La musique chorale est naturellement présente avec deux Requiem de Verdi. Le premier enregistré à Londres est bien réalisé avec une distribution de haut vol : Renata Scotto, Agnes Baltsa, Veriano Lucchetti et Evgeny Nesterenko ; mais le second, capté à Milan, est habité par une pulsion et une ferveur uniques d’autant plus que le cast est encore meilleur : Cheryl Studer, Dolora Zajick et surtout le duo Luciano Pavarotti et Samuel Ramey. Autre merveille : le Stabat Mater de Rossini capté à Florence, dans une lecture d’une perfection stylistique absolue. On peut mettre à part le cas Cherubini tant Muti a oeuvré sans relâche à la reconnaissance de ce compositeur qui pendant longtemps a souffert d’une  image de second couteau besogneux. A la baguette d’orchestres et de solistes engagés, le Napolitain fait briller tous les aspects de cette musique chorale encore trop sous-estimée en dehors des opéras. Enfin, on range dans les curiosités des Carmina Burana luxueuses mais distantes et surtout un album Vivaldi avec le Magnificat et le Gloria dans des lectures très classiques (et raides) malgré la présence de Teresa Berganza et Lucia Valentini Terrani.  

Du côté des accompagnement de concertos, si on place le tandem avec Richter aux sommets, on ne perd pas d’oreille de grands disques, à commencer par un excellent tryptique russe : Concertos n°1 de Tchaïkovski et Rachmaninov n°2 et n°3 avec Andrei Gavrilov ou de séduisants concertos de Mozart avec la toute jeune Anne-Sophie Mutter. Les gravures avec Gidon Kremer (Sibelius et Schumann), Kyung-Wha Chung (Dvořák) ou Alexis Weissenberg (Brahms 1) sont de haute volée, même si individuellement il y a des gravures plus impactantes. La curiosité de cette section est à décerner à des concertos pour trompette (Telemann, Torelli, Haydn et le Brandebourgeois n°2 de Bach) avec Maurice André : du beau son vintage comme on peut aimer, c’est certes hors style mais ne cache pas le plaisir de cette opulence et de cette fine musicalité qui était celle du légendaire Maurice André.  

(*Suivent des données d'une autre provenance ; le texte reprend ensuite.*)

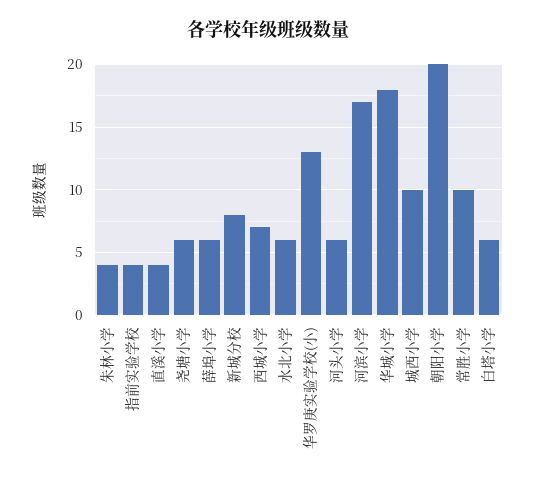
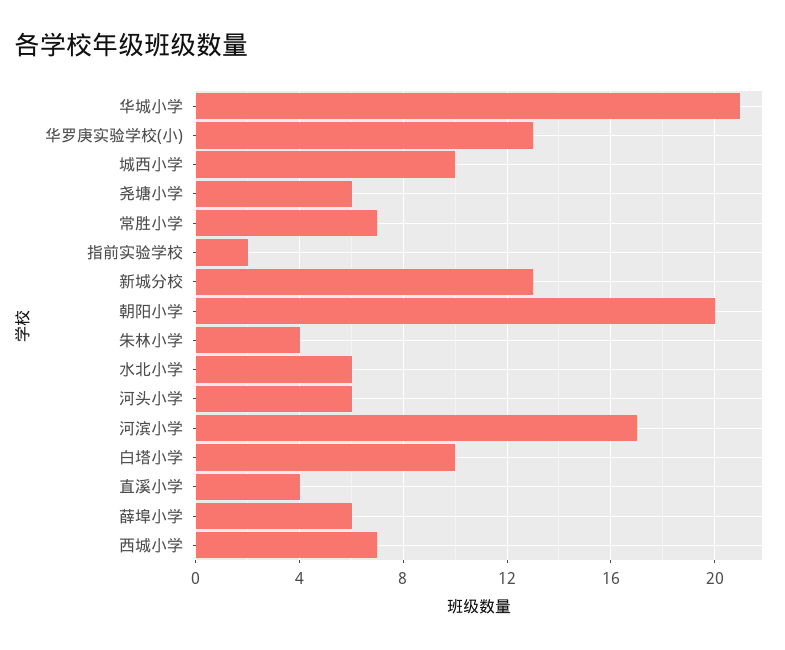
指前实验学校: 4 -> 2
新城分校: 8 -> 13
华城小学: 18 -> 21
常胜小学: 10 -> 7
白塔小学: 6 -> 10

Comme toujours avec Warner, le coffret est beau et les disques reprennent les couvertures originales des LP ou CD. Le texte du booklet de la plume de Jon Tolansky,  ancien musicien du Philharmonia, est court mais intéressant par sa remise en perspective et un CD présente un passionnant documentaire audio avec des musiciens londoniens. 

Dès lors, ce coffret est un tout, avec ses sommets et ses rares faiblesses ou étrangetés. Il faut donc thésauriser ce coffret symbole de l’art d’un très grand chef qui marque son temps et la plupart des enregistrements avec le Philharmonia méritent l'achat de ce coffret.